* [Assignment] Check each line of the material below for "with", then copy the ones that contain it.

* [Entries provided]
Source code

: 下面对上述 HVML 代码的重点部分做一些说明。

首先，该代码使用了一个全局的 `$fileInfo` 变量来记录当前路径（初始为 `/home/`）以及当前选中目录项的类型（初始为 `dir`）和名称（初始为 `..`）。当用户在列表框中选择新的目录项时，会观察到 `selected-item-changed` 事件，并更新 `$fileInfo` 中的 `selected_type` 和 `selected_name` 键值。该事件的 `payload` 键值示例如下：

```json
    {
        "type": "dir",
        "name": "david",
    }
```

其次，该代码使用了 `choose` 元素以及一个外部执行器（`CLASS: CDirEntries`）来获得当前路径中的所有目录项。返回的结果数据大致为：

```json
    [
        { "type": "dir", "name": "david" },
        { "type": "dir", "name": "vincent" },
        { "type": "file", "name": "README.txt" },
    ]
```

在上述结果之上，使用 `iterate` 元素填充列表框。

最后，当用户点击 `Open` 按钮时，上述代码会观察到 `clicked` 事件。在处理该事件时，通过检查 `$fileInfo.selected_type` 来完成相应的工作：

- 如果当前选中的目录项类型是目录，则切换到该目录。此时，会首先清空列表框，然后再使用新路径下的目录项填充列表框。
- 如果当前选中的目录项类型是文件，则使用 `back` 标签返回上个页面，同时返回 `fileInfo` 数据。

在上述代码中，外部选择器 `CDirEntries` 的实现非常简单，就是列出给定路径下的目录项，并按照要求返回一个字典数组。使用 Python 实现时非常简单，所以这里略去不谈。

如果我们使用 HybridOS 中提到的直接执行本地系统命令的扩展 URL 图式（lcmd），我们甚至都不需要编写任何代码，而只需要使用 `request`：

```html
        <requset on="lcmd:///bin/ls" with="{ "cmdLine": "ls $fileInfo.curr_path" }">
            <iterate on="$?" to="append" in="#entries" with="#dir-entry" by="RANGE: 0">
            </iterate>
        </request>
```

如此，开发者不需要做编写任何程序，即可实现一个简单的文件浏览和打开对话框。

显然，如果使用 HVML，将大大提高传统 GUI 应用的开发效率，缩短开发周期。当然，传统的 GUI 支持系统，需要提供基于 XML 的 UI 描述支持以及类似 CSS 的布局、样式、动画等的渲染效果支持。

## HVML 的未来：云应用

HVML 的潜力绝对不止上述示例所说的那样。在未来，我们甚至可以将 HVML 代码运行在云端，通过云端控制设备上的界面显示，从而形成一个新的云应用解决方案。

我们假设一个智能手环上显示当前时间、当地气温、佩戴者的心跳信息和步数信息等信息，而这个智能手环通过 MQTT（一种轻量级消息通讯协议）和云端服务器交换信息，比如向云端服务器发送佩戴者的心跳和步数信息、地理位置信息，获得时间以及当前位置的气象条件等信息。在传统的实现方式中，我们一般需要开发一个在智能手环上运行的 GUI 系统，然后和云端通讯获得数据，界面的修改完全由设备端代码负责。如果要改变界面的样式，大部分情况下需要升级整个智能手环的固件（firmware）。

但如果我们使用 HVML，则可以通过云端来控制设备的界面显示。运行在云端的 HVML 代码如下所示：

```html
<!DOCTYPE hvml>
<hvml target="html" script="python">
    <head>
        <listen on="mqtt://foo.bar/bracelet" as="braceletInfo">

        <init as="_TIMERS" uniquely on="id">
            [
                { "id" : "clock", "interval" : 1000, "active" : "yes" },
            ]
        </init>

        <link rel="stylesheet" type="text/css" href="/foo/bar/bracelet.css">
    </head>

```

* [Response box]
        <requset on="lcmd:///bin/ls" with="{ "cmdLine": "ls $fileInfo.curr_path" }">
            <iterate on="$?" to="append" in="#entries" with="#dir-entry" by="RANGE: 0">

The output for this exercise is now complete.